How does the rate of bank interventions by the Federal Deposit Insurance Corporation (FDIC) relate to U.S. stock returns? To check, we compare the percentage of banks with FDIC closing and assistance transactions with the annual change in the Dow Jones Industrial Average (DJIA). We exclude savings and loan institutions from the sample for comparability of long-run data. Using FDIC bank population and intervention data and contemporaneous DJIA data over the period 1934-2007 (74 years), we find that:
The following chart compares the annual percentage of banks with FDIC closing and assistance transactions (“interventions”) with the same-year return for the DJIA over the entire sample period. The bank population shrinks from 13,000-14,500 during 1934-1988 to 7,283 in 2007. The average annual FDIC intervention rate is 0.22%, and the average annual DJIA return is 8.1%. The FDIC intervention rate is very high during the Great Depression in the 1930s and the savings and loan crisis in the late 1980s/early 1990s. Visual inspection indicates no systematic relationship between the bank intervention rate and stock returns.

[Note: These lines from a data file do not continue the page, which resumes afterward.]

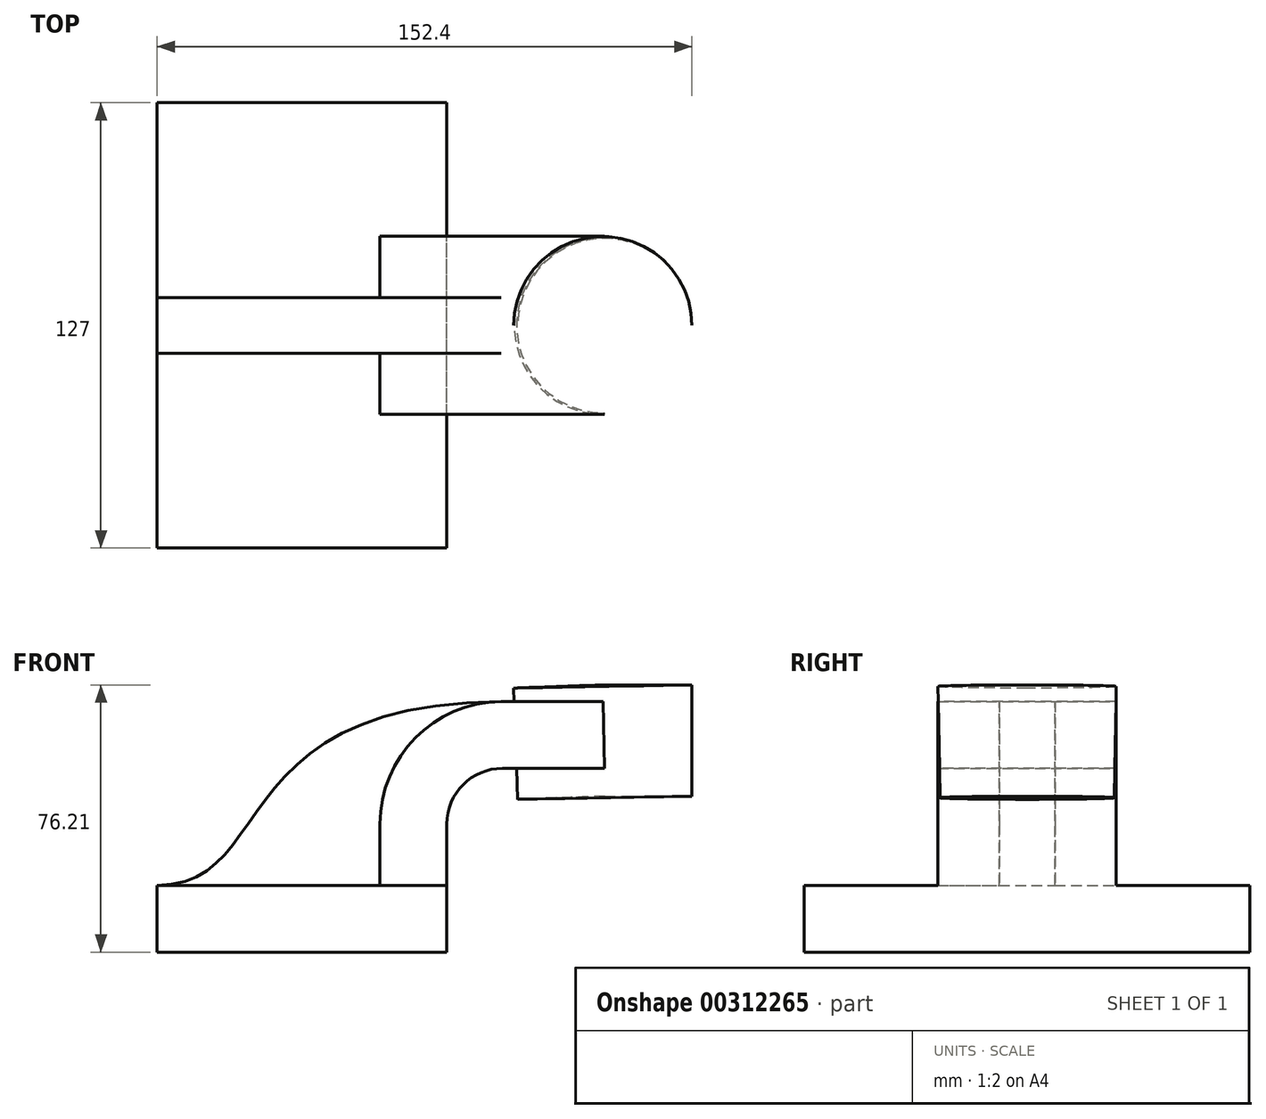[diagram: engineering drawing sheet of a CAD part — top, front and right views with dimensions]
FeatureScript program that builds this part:
annotation { "Feature Type Name" : "Feature", "Feature Type Description" : "" }
export const myFeature = defineFeature(function(context is Context, id is Id, definition is map)
    precondition{}
    {
        {
            var Q0;
            Q0=qCreatedBy(makeId("Front.planeOp"),FACE);
            var sketch = newSketch(context, id + "F0", { "sketchPlane" : qUnion([Q0])});
            skLineSegment(sketch, "E0.bottom", {"start": v(-18.52, 9.52) * mm, "end": v(64.03, 9.53) * mm});
            skLineSegment(sketch, "E0.top", {"start": v(-18.52, -9.53) * mm, "end": v(64.03, -9.52) * mm});
            skLineSegment(sketch, "E0.left", {"start": v(-18.52, 9.52) * mm, "end": v(-18.52, -9.53) * mm});
            skLineSegment(sketch, "E0.right", {"start": v(64.03, 9.52) * mm, "end": v(64.03, -9.53) * mm});
            skPoint(sketch, "E0.middle", {"position": v(22.75, 0) * mm});
            skLineSegment(sketch, "E1", {"start": v(64.03, 9.52) * mm, "end": v(64.03, 27) * mm});
            skArc(sketch, "E2", {"start": v(64.03, 27) * mm, "mid": v(68.68, 38.23) * mm, "end": v(79.9, 42.88) * mm});
            skLineSegment(sketch, "E3.bottom", {"start": v(133.88, 66.68) * mm, "end": v(83.08, 66.68) * mm});
            skLineSegment(sketch, "E3.top", {"start": v(133.88, 34.92) * mm, "end": v(83.08, 34.92) * mm});
            skLineSegment(sketch, "E3.right", {"start": v(83.08, 66.68) * mm, "end": v(83.08, 34.92) * mm});
            skPoint(sketch, "E3.middle", {"position": v(108.48, 50.8) * mm});
            skArc(sketch, "E4.1", {"start": v(44.98, 27) * mm, "mid": v(55.2, 51.7) * mm, "end": v(79.9, 61.93) * mm});
            skLineSegment(sketch, "E5", {"start": v(133.88, 66.68) * mm, "end": v(133.88, 34.92) * mm});
            skFitSpline(sketch, "E6", {"points": [v(-18.52, 9.52) * mm, v(79.9, 61.93) * mm], "startDerivative": vector(103.16, 0) * mm, "endDerivative": vector(239.71, 1) * mm});
            skLineSegment(sketch, "E7", {"start": v(44.98, 27) * mm, "end": v(44.98, 9.52) * mm});
            skLineSegment(sketch, "E8", {"start": v(79.9, 61.93) * mm, "end": v(109.05, 61.93) * mm});
            skLineSegment(sketch, "E9", {"start": v(108.48, 66.68) * mm, "end": v(109.05, 34.92) * mm});
            skLineSegment(sketch, "E10", {"start": v(79.9, 42.88) * mm, "end": v(108.9, 42.88) * mm});
            skSolve(sketch);
        }
        {
            var Q0;
            Q0=makeQuery(id+"F0.imprint","IMPRINT",FACE,{"disambiguationData":[TD([[makeQuery(id+"F0.imprint","IMPRINT",EDGE,{"derivedFrom":sQuery(id+"F0.wireOp",EDGE,"E0.top")}),1.0]])]});
            extrude(context, id + "F1", {"entities" : qUnion([Q0]), "endBound" : BoundingType.SYMMETRIC, "depth" : 127 * mm});
        }
        {
            var Q0;
            {var subQ5=sQuery(id+"F0.wireOp",EDGE,"E1");Q0=makeQuery(id+"F0.imprint","IMPRINT",FACE,{"disambiguationData":[TD([[makeQuery(id+"F0.imprint","IMPRINT",EDGE,{"derivedFrom":subQ5}),1.0]])]});}
            var Q1;
            {var subQ0=sQuery(id+"F0.wireOp",EDGE,"E8");var subQ1=sQuery(id+"F0.wireOp",EDGE,"E3.right");var subQ2=makeQuery(id+"F0.imprint","INTERSECT",VERTEX,{"derivedFrom":[subQ1,subQ0]});Q1=makeQuery(id+"F0.imprint","IMPRINT",FACE,{"disambiguationData":[TD([[makeQuery(id+"F0.imprint","IMPRINT",EDGE,{"disambiguationData":[TD([[subQ2,-1.0]])],"derivedFrom":subQ1}),1.0]])]});}
            extrude(context, id + "F2", {"entities" : qUnion([Q0, Q1]), "operationType" : NewBodyOperationType.ADD, "endBound" : BoundingType.SYMMETRIC, "depth" : 50.8 * mm});
        }
        {
            var Q0;
            {var subQ3=sQuery(id+"F0.wireOp",EDGE,"E7");Q0=makeQuery(id+"F0.imprint","IMPRINT",FACE,{"disambiguationData":[TD([[makeQuery(id+"F0.imprint","IMPRINT",EDGE,{"derivedFrom":subQ3}),-1.0]])]});}
            extrude(context, id + "F3", {"entities" : qUnion([Q0]), "operationType" : NewBodyOperationType.ADD, "endBound" : BoundingType.SYMMETRIC, "depth" : 15.88 * mm});
        }
        {
            var Q0;
            {var subQ0=sQuery(id+"F0.wireOp",EDGE,"E5");Q0=makeQuery(id+"F0.imprint","IMPRINT",FACE,{"disambiguationData":[TD([[makeQuery(id+"F0.imprint","IMPRINT",EDGE,{"derivedFrom":subQ0}),-1.0]])]});}
            var Q1;
            Q1=sQuery(id+"F0.wireOp",EDGE,"E9");
            revolve(context, id + "F4", {"operationType" : NewBodyOperationType.ADD, "entities" : qUnion([Q0]), "axis" : qUnion([Q1]), "revolveType" : RevolveType.FULL});
        }
    });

For a more precise comparison, we switch to a scatter plot.
The following scatter plot relates the annual FDIC bank intervention rate and same-year DJIA return over the entire sample period. The Pearson correlation is 0.08 and the R-squared statistic is 0.01, suggesting that variation in the bank intervention rate explains 1% of the variation in stock returns. Excluding bank intervention anomalies (1935-1942 and 1982-1993) produces an R-squared of 0.00. These results do not support a belief that the annual FDIC bank intervention rate relates systematically to annual stock market behavior.
The correlations between the annual FDIC bank intervention rate and DJIA returns for the subsequent one, two, three and four years are all less than 0.10.
In summary, evidence from simple tests does not support a belief that there is a systematic relationship between the annual rate of FDIC bank closings and assistance transactions and annual U.S. stock market returns.